Illuminated in the warm afternoon sun, the man responsible for sharing the light of yoga with probably more human beings than any other, radiantly sat before me. Entering his 95th year, B.K.S. Iyengar welcomed me in for a conversation at Ramamani Iyengar Memorial Yoga Institute, his yoga school in Pune, India, named in his late wife's honor.
Guruji, as his students affectionately call him, listened briefly to my explanation for being there, this photographic exploration of yoga, and then launched into an articulate, studious and inspired lesson on yoga. He answered none of my questions and all of them. Quoting freely from the Yoga Sutras of Patanjali, Guruji pointed out relevant passages, which I read aloud as the room slowly filled with students that gathered around me. It was a privilege to hear this brilliant man speak of the subject closest to his heart.
He commented on the Sutras with authority as I looked into his expressive eyes, explaining nuances of meaning. The essence of his message was that yoga is a progressive subject. First we must work with the concrete...and discipline the body and mind, through regular asana practice with awareness. "Asanas are to interpenetrate, not as physical exercise. Have I touched my mind? Have I touched my intelligence? Have I touched my ego? Have I touched my self? This is Sadhana", he told me. "So that is why I go deep, and that is why I enjoy it", he said with an assuring laugh. Then, and only then, will we be fit for the abstract, subtle work of yoga.

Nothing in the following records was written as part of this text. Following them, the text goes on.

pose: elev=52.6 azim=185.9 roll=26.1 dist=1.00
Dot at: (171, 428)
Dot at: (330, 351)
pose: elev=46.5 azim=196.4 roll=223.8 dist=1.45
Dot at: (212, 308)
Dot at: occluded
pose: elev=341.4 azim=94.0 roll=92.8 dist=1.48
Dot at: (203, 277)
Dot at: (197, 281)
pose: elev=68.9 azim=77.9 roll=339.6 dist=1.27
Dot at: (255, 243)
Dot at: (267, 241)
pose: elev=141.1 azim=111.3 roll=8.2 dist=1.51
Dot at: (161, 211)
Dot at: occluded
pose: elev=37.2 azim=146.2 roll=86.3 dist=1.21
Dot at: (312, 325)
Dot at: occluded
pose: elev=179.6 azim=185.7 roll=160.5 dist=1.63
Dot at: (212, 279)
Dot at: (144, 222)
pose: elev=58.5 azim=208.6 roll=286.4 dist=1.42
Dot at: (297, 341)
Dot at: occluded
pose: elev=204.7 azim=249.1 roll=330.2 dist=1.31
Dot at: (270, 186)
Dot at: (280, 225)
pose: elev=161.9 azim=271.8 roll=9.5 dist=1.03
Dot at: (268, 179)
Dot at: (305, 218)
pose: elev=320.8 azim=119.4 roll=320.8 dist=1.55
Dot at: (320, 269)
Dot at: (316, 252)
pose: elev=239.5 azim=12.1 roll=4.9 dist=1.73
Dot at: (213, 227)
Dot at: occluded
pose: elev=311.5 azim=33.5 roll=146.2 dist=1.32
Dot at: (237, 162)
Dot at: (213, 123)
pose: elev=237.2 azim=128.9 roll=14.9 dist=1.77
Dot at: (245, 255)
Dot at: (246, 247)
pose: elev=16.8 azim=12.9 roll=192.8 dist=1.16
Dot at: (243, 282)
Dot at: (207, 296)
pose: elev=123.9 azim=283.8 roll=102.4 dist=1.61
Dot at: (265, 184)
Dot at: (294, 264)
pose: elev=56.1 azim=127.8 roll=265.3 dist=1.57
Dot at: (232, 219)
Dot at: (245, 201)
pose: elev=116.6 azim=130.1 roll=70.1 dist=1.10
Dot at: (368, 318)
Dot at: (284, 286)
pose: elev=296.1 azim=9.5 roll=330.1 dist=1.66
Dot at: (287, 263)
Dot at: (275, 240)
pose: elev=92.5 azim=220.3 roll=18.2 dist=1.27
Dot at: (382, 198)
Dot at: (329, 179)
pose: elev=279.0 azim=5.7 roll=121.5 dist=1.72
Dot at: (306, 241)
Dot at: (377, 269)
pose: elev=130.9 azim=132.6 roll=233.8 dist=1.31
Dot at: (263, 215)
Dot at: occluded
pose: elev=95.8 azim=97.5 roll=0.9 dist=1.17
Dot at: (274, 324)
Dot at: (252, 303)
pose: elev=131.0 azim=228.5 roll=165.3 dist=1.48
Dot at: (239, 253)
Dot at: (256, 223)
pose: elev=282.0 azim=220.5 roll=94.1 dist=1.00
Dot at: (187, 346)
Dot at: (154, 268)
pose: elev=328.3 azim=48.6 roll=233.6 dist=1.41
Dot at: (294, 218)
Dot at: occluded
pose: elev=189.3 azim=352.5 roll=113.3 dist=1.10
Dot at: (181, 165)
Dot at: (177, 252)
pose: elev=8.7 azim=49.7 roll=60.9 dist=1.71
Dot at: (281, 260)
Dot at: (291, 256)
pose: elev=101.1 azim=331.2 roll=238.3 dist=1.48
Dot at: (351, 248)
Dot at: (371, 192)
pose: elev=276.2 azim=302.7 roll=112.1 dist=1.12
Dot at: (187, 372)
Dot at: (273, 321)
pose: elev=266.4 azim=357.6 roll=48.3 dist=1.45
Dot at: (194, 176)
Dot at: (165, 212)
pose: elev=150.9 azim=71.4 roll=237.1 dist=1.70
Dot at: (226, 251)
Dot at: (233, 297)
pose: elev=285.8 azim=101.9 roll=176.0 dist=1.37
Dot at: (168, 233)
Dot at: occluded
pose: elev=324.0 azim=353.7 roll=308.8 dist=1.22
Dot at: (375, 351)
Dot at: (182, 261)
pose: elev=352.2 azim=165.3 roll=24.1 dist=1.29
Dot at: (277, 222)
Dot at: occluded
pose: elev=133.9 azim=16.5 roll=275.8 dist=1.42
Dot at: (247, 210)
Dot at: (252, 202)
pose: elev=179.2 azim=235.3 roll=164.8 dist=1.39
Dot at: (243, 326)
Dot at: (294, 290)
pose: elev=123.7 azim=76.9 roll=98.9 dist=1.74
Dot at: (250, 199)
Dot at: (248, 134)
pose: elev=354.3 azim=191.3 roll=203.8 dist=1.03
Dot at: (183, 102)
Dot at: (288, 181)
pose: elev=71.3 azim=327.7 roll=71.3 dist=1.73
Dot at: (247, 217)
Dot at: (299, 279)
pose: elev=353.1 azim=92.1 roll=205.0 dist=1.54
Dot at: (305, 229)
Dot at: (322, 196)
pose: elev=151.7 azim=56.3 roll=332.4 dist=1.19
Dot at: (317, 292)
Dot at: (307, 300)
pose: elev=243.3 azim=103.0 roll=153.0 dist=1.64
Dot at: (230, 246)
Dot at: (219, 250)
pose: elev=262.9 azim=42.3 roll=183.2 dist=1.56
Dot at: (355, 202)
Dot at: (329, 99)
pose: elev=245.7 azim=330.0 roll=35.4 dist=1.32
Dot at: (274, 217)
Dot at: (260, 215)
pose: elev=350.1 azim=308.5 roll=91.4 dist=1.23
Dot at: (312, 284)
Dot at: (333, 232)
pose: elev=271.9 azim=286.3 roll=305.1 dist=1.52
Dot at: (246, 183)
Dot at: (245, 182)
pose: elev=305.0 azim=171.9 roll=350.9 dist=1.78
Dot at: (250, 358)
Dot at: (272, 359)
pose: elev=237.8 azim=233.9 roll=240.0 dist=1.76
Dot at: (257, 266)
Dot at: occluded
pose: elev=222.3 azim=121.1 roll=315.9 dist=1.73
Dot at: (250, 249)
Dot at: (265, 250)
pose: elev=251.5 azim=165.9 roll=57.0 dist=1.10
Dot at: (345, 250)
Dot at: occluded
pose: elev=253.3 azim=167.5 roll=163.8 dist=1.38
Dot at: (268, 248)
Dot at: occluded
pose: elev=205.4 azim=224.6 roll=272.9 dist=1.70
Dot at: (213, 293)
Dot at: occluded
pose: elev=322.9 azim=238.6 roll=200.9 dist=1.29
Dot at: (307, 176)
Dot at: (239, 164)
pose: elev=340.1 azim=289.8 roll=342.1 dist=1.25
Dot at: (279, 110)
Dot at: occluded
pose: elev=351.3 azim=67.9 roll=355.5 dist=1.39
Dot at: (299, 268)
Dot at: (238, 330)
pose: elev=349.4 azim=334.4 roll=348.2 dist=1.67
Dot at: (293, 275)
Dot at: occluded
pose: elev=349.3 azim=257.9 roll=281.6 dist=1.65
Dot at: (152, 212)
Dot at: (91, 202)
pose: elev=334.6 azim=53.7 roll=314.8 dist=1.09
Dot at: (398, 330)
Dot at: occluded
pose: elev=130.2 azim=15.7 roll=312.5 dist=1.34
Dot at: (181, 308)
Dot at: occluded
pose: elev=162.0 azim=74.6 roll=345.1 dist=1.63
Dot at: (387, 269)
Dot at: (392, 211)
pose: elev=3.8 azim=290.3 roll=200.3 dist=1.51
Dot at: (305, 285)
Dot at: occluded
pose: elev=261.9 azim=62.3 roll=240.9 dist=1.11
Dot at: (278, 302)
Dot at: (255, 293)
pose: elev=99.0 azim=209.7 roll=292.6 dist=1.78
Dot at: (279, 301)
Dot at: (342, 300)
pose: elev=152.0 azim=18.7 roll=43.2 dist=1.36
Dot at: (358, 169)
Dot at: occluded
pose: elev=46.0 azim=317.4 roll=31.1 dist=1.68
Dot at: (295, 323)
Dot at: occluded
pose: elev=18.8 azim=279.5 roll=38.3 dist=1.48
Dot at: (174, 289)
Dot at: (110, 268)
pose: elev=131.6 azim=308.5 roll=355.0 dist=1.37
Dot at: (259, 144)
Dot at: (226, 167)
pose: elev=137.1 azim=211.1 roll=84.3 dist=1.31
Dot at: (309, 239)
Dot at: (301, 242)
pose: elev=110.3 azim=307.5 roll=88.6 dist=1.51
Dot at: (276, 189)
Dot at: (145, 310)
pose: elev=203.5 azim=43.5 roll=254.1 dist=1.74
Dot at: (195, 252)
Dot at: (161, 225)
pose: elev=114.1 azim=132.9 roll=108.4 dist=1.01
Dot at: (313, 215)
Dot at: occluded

As our conversation progressed, he continued, "You know what yoga has given me, I can tell you. At the age of 95, I'm still a fresh mind. It's not a nagging mind. It's not a nagging body. That's enough for me. And, whether emancipation comes from that is immaterial...So I want everybody to have that fresh mind, that fresh way of thinking, freshness in them, moment to moment. And that is life. And to experience that fresh life, the methodology is only yoga."